YOUR OBJECTIVE:
Beginning at the line containing "left hip: (264, 282)", repeat each line below exactly up to and including the line containing "right eye: (532, 181)". Do not repeat the pictures.

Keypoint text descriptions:
************
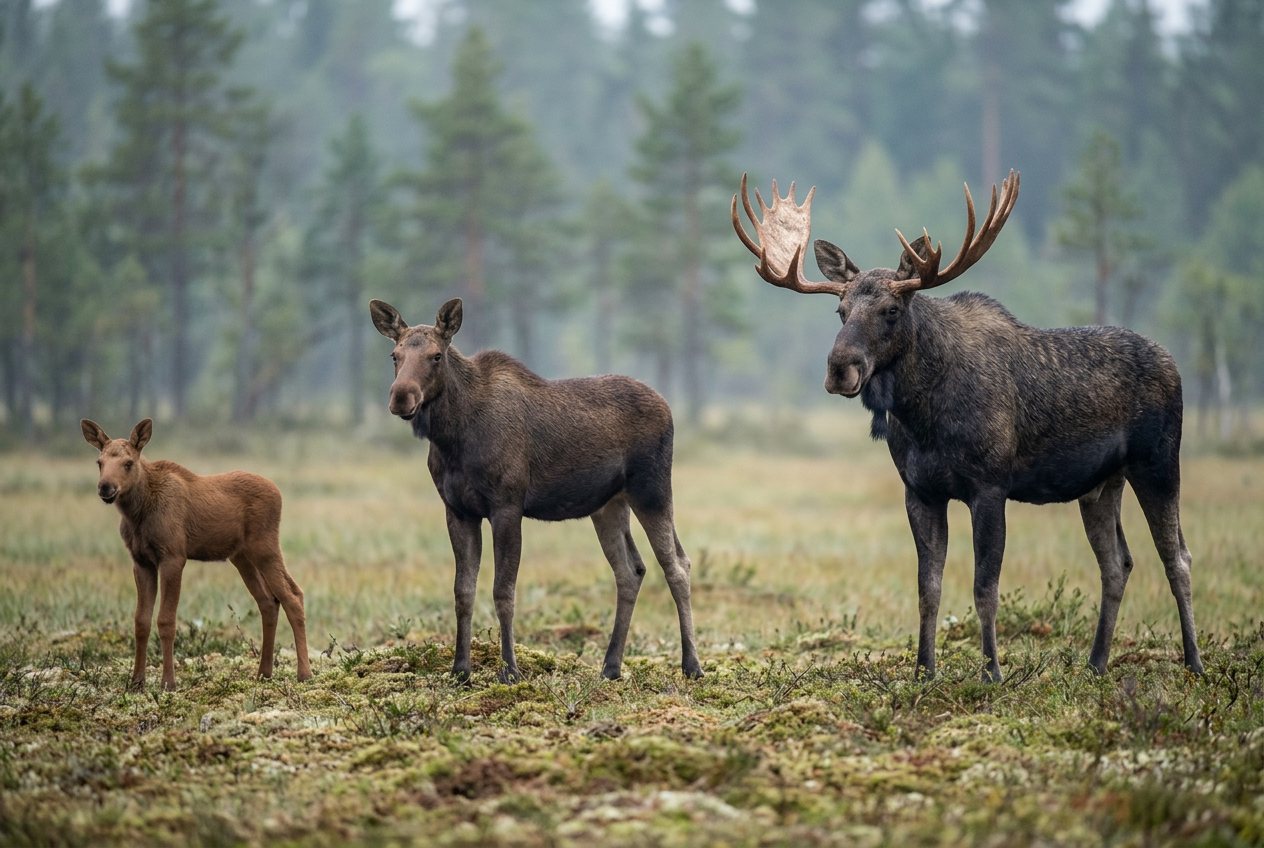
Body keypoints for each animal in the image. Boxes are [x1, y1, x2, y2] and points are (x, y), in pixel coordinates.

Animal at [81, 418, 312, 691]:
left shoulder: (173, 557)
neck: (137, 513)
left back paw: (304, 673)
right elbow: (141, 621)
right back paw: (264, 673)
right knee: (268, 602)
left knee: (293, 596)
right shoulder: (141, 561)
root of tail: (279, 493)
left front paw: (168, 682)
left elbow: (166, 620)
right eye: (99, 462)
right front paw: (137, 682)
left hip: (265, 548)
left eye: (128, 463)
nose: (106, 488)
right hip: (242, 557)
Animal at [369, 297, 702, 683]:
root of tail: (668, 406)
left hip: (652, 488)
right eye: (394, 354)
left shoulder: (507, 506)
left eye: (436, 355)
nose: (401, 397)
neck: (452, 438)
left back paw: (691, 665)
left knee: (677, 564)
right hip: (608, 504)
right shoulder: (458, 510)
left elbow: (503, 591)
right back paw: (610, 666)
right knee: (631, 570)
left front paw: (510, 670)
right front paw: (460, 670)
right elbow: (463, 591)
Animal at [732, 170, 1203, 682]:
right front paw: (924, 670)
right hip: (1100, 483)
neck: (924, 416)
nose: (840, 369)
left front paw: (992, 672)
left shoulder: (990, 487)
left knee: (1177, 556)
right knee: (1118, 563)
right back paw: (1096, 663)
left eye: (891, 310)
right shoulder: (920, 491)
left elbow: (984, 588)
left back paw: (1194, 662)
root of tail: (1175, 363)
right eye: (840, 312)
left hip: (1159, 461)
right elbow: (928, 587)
************
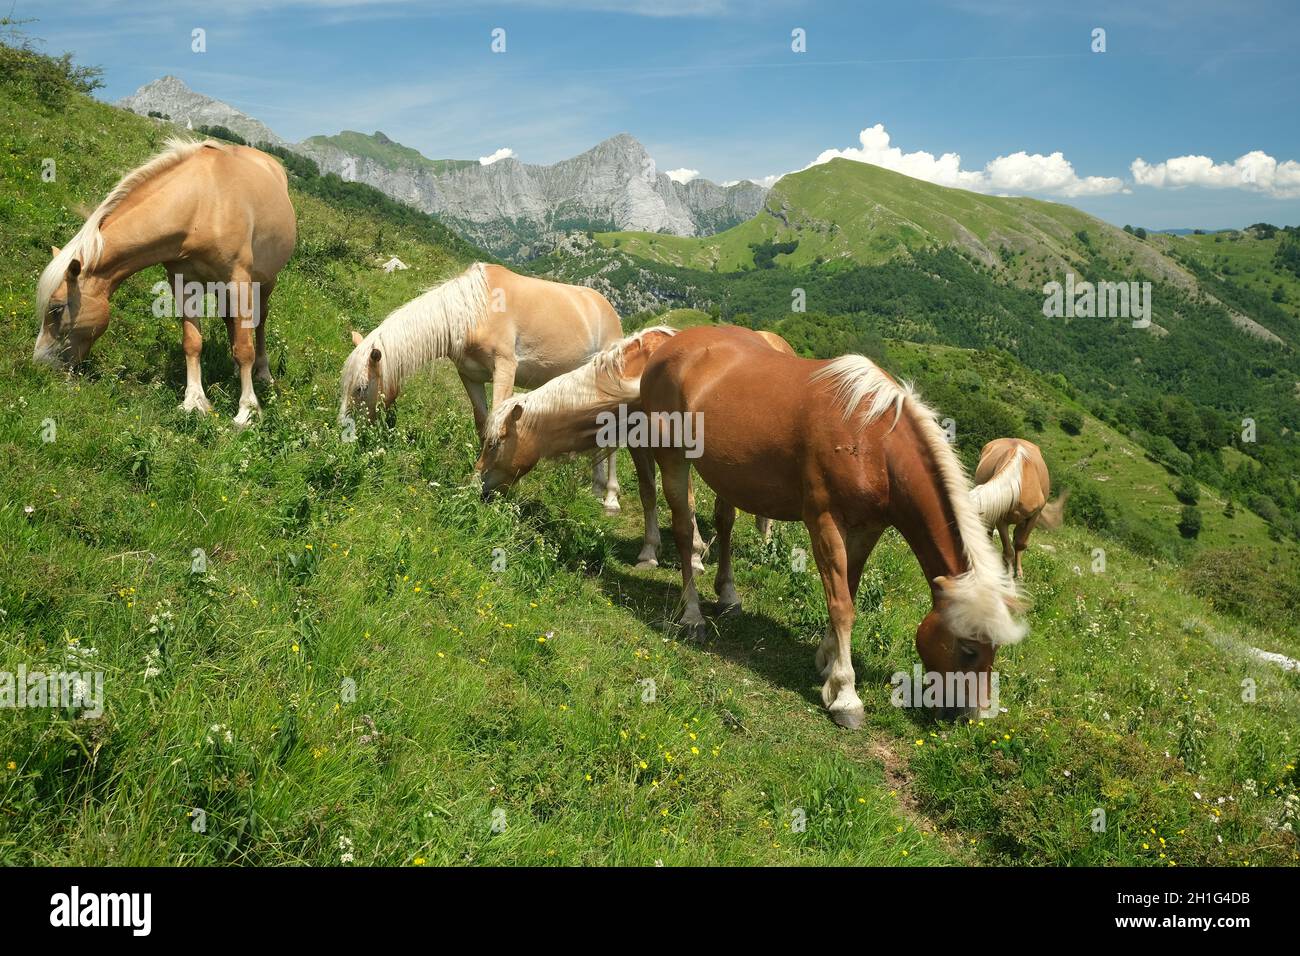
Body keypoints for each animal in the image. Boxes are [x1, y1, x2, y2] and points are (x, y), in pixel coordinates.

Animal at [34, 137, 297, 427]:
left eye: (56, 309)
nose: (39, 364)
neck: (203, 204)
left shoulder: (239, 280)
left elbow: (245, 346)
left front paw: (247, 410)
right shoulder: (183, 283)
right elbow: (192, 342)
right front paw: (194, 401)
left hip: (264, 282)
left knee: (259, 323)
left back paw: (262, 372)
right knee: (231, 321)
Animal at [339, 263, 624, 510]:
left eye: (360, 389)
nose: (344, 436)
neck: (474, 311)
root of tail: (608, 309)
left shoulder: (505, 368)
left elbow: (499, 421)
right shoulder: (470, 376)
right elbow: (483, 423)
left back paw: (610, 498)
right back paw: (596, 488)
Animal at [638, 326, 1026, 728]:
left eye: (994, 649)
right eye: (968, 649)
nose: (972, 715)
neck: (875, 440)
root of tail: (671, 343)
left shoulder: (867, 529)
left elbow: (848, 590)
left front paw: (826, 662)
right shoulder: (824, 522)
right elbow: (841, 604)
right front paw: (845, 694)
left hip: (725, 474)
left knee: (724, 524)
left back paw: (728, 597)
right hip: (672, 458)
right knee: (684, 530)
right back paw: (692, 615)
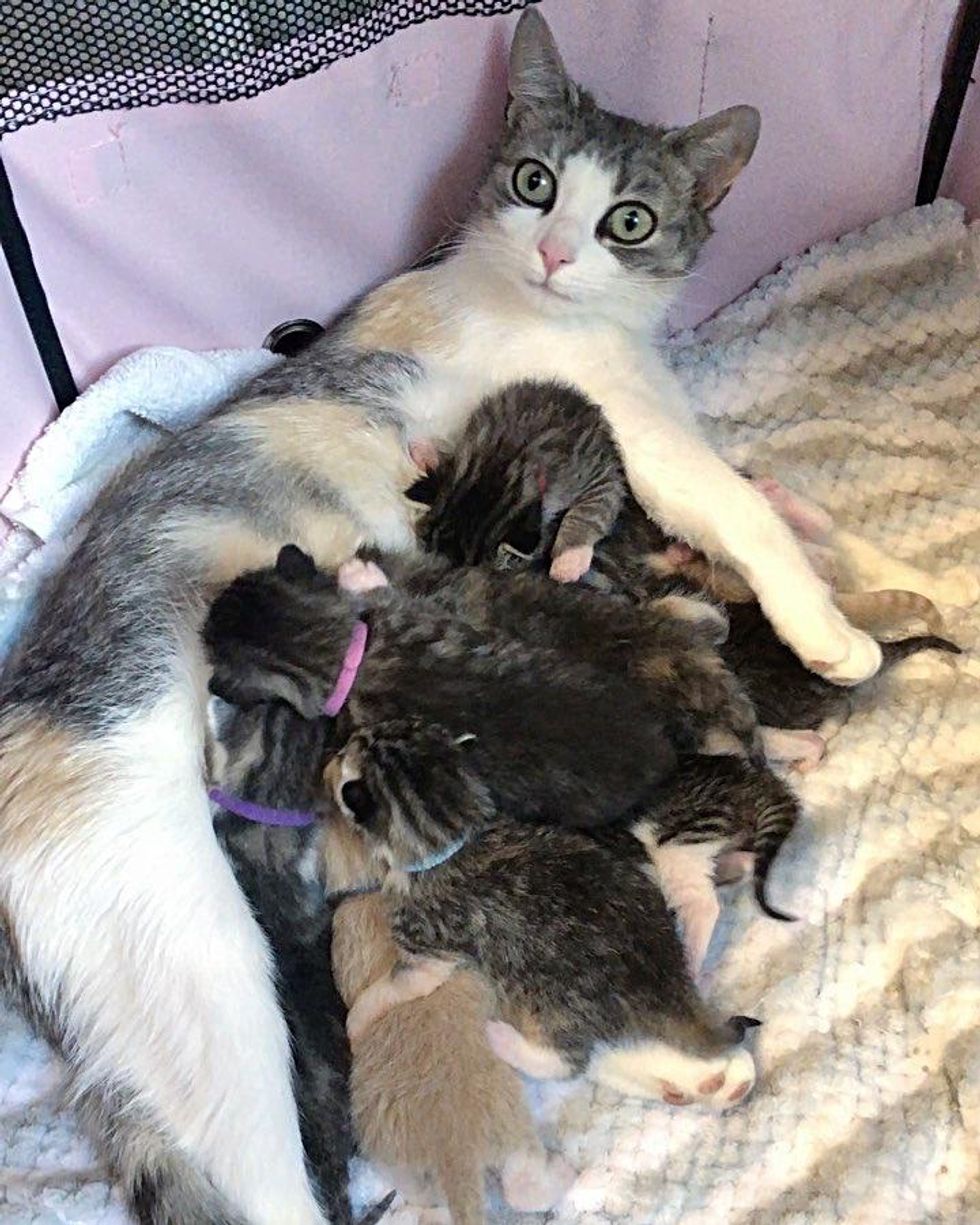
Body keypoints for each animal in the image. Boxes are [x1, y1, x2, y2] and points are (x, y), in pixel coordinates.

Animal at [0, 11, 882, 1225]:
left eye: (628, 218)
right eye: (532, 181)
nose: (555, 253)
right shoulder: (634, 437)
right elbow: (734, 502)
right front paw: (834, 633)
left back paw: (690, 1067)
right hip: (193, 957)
************
ANSWER SECTION:
left hip: (264, 282)
left knee: (259, 323)
left back paw: (262, 372)
right knee: (231, 321)
Animal at [339, 263, 624, 510]:
left eye: (360, 389)
nose: (344, 436)
neck: (474, 311)
root of tail: (608, 309)
left shoulder: (505, 368)
left elbow: (499, 421)
right shoulder: (470, 376)
right elbow: (483, 423)
left back paw: (610, 498)
right back paw: (596, 488)
Animal at [638, 326, 1026, 728]:
left eye: (994, 649)
right eye: (968, 649)
nose: (972, 715)
neck: (875, 440)
root of tail: (671, 343)
left shoulder: (867, 529)
left elbow: (848, 590)
left front paw: (826, 662)
right shoulder: (824, 522)
right elbow: (841, 604)
right front paw: (845, 694)
left hip: (725, 474)
left knee: (724, 524)
left back paw: (728, 597)
right hip: (672, 458)
right knee: (684, 530)
right back paw: (692, 615)
Body keypoints for each animal in the image. Boxes are [x1, y1, x2, y2] and points are (x, y), in pixel coordinates.

Animal at [0, 11, 882, 1225]:
left eye: (628, 218)
right eye: (532, 181)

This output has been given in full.